[Security Solution][CTI] Investigation Time Enrichment View does not render all fields of Threat Indicator documents

[rylnd]

Kibana version: This looks to have been present since the introduction of this UI in 7.14.

Describe the bug: This UI renders two types of enrichments: those that were added to the alert directly via matching during the indicator rule execution (matched.type: 'indicator_match_rule'), and those that are matched after the alert has been created (matched.type: 'investigation_time'.

Steps to reproduce:

1. Create event and indicator documents to match against. Note: I'm using the same index for both, here, and leveraging event.type to partition the two sets.

   Dev Tools

   PUT logs-ti_test/ { "mappings": { "dynamic": "false", "properties": { "@timestamp": { "type": "date", "format": "strict_date_optional_time" }, "event.type": { "type": "keyword" }, "flattened": { "type": "flattened" }, "source.ip": { "type": "ip" }, "threat.indicator.ip": { "type": "ip" } } } } PUT logs-ti_test/_doc/1 { "@timestamp": "2024-03-25T00:41:41.494Z", "source.ip": "127.0.0.1", "event.type": "not_indicator" } PUT logs-ti_test/_doc/2 { "@timestamp": "2024-03-25T00:41:41.494Z", "source.ip": "127.0.0.2", "event.type": "not_indicator" } PUT logs-ti_test/_doc/3 { "@timestamp": "2024-03-25T00:41:41.494Z", "source.ip": "127.0.0.3", "event.type": "not_indicator" } PUT logs-ti_test/_doc/4 { "@timestamp": "2024-03-25T00:41:41.494Z", "event.type": "indicator", "threat.indicator.ip": "127.0.0.1" } PUT logs-ti_test/_doc/5 { "@timestamp": "2024-03-25T00:42:41.494Z", "event.type": "indicator", "threat.indicator.ip": "127.0.0.1", "unmapped_object": { "foo": "bar" } } PUT logs-ti_test/_doc/6 { "@timestamp": "2024-03-25T00:42:41.494Z", "event.type": "indicator", "threat.indicator.ip": "127.0.0.1", "unmapped_array": [{ "foo": "bar" }] } PUT logs-ti_test/_doc/7 { "@timestamp": "2024-03-25T00:42:41.494Z", "event.type": "indicator", "threat.indicator.ip": "127.0.0.2", "flattened": { "foo": "bar" } } PUT logs-ti_test/_doc/8 { "@timestamp": "2024-03-25T00:43:41.494Z", "event.type": "indicator", "threat.indicator.ip": "127.0.0.3", "flattened": [ { "foo": "bar" }, { "foo": "baz" } ] }

2. Create a rule to generate alerts from the non-indicator documents above. The default index pattern should match; a query rule with event.type: not_indicator should be sufficient (with a long enough lookback). At this point, you should have alerts with source.ips of 127.0.0.1 -3, and indicators matching each

3. For each alert with a unique value of source.ip, open the details flyout and navigate to Insights -> Threat Intelligence, and observe:

   • 127.0.0.1 matches multiple indicator documents, which rendere as expected
   • 127.0.0.2 matches an indicator document with a flattened field containing an object, which causes an error
   • 127.0.0.2 matches an indicator document with a flattened field containing an array of objects, which causes an error

Expected behavior: All fields are rendered, or there is appropriate messaging to convey that not all fields are rendered.

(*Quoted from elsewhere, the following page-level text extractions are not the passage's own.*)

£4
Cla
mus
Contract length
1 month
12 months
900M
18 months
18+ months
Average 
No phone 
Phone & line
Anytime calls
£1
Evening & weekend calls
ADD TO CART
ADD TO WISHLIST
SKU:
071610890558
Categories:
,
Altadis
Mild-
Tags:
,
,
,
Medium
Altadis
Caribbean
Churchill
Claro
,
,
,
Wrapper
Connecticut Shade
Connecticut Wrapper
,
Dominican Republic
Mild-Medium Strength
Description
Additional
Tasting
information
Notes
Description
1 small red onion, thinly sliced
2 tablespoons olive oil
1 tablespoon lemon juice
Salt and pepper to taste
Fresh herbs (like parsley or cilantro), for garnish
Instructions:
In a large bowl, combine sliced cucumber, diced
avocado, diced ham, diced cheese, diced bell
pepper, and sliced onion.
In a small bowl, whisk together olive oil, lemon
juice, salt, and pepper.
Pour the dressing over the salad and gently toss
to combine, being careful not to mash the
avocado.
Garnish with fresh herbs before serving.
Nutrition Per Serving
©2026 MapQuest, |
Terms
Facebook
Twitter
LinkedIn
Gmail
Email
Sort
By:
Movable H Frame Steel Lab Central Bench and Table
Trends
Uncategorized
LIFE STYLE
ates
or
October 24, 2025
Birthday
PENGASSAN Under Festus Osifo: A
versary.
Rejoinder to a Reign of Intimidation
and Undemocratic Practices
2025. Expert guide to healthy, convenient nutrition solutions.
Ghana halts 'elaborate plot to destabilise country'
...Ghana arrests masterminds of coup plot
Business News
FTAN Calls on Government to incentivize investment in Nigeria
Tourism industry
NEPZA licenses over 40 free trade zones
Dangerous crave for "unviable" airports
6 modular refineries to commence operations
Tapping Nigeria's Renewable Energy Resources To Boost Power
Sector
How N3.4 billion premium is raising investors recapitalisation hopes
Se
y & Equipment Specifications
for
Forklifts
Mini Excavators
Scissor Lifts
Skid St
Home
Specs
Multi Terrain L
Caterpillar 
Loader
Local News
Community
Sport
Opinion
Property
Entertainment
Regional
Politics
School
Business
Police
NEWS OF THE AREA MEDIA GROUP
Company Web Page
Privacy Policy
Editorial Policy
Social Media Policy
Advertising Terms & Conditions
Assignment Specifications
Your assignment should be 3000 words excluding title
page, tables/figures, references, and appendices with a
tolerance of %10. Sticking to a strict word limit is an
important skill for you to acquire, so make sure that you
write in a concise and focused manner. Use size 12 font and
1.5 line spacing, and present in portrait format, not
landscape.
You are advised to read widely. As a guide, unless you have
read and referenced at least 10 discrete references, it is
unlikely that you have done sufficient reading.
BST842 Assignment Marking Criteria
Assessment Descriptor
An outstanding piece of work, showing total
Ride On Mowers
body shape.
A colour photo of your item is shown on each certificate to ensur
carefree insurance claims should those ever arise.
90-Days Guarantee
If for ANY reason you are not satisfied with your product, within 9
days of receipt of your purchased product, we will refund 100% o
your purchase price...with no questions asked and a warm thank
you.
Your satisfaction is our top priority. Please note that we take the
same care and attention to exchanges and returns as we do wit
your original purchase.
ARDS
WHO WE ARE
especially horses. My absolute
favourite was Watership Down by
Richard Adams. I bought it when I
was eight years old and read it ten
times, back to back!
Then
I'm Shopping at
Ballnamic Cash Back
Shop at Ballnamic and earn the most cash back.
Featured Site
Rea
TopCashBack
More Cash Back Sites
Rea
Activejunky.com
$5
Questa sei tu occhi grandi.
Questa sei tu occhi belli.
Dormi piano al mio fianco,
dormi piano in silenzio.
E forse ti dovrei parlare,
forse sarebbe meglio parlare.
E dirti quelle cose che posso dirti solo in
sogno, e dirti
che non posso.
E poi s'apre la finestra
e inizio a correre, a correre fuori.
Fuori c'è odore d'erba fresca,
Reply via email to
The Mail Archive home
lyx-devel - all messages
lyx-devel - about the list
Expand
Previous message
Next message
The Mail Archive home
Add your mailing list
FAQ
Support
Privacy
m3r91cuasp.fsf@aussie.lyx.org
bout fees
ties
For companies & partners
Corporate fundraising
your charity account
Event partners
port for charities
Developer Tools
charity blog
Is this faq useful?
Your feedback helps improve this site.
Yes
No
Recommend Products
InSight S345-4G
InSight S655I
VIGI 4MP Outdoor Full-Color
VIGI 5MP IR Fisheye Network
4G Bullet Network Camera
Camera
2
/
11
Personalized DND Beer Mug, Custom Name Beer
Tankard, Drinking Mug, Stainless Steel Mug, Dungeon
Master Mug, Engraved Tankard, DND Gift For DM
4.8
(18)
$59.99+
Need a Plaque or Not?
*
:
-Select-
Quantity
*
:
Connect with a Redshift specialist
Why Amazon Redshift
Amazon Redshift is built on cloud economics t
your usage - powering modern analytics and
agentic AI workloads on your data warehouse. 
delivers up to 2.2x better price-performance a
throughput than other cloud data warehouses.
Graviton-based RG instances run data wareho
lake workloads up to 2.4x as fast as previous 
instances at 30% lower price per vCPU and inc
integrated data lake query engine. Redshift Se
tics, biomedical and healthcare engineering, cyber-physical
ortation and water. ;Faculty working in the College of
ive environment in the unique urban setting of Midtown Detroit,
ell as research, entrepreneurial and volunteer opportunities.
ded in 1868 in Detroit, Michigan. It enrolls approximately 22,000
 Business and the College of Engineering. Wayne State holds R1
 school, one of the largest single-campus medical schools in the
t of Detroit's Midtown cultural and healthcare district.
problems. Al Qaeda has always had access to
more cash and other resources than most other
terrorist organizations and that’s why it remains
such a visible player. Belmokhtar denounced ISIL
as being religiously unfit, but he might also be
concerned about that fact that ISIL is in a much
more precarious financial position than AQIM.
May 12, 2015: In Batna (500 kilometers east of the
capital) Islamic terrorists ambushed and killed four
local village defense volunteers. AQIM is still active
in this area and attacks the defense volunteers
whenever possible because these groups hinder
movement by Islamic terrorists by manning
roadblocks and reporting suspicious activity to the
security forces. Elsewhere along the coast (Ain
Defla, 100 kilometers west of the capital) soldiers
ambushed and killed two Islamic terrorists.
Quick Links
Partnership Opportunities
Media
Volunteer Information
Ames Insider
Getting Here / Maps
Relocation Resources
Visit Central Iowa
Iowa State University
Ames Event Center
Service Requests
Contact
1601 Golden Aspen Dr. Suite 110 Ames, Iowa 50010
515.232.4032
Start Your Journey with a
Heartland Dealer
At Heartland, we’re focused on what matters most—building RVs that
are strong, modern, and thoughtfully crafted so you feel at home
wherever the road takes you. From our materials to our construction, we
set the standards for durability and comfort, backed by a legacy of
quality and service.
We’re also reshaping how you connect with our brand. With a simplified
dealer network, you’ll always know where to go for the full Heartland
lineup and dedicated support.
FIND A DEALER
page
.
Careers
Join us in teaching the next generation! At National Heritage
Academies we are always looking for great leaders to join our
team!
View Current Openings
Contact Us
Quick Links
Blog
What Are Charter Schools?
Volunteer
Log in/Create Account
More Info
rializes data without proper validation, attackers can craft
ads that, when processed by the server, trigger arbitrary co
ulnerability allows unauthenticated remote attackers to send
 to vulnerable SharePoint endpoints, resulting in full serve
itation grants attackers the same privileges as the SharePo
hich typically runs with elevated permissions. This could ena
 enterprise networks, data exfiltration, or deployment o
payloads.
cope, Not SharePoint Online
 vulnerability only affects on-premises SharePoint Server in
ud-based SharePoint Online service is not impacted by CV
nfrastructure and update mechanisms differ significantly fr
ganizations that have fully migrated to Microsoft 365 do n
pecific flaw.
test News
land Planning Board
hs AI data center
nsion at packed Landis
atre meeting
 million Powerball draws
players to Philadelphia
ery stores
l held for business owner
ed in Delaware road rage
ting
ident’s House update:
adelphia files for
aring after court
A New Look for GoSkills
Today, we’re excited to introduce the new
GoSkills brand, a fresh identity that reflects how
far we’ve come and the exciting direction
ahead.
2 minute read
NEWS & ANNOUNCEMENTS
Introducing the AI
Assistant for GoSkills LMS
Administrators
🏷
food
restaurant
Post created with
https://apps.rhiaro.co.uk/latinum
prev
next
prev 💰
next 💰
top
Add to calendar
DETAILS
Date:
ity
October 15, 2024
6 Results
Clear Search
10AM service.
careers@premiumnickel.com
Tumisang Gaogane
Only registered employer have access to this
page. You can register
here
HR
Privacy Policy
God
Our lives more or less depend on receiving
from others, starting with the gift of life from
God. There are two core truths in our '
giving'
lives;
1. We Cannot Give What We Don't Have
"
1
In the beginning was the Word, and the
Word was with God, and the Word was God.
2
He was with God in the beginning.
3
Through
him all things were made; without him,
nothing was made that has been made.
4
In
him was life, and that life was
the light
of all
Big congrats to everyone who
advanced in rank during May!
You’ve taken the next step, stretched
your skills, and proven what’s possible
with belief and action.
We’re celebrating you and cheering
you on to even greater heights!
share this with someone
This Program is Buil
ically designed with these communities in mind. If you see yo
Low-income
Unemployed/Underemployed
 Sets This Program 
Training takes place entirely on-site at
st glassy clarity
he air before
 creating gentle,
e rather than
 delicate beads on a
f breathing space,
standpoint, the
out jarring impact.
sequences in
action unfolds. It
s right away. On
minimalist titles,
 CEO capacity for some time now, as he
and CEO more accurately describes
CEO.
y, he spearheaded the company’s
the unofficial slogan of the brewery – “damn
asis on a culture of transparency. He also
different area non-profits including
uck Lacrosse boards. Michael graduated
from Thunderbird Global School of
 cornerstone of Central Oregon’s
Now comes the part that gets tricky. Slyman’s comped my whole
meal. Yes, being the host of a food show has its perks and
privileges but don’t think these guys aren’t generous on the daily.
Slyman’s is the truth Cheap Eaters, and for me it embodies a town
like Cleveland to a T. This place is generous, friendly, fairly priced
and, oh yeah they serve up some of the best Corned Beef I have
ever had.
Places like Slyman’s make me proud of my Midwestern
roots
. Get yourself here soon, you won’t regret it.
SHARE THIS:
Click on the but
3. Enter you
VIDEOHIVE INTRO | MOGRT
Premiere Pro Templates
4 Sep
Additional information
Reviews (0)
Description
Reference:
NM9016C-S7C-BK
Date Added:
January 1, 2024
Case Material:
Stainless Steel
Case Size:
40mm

Screenshots (if relevant): Screenshot of 127.0.0.1 alert rendered with both object and array-of-object fields:

Errors in browser console (if relevant): https://react.dev/errors/31?invariant=31&args%5B%5D=object%20with%20keys%20%7BSourcesCount%2C%20SightingsCount%2C%20CriticalityLabel%2C%20Rule%2C%20EvidenceString%2C%20Sources%2C%20Timestamp%2C%20Name%2C%20MitigationString%2C%20Criticality%7D

[yctercero]

Hey @rylnd ! Are you actively working on this one?

[rylnd]

There's an open PR that addresses the described bug; I think we just need to decide whether to merge it, and where to backport.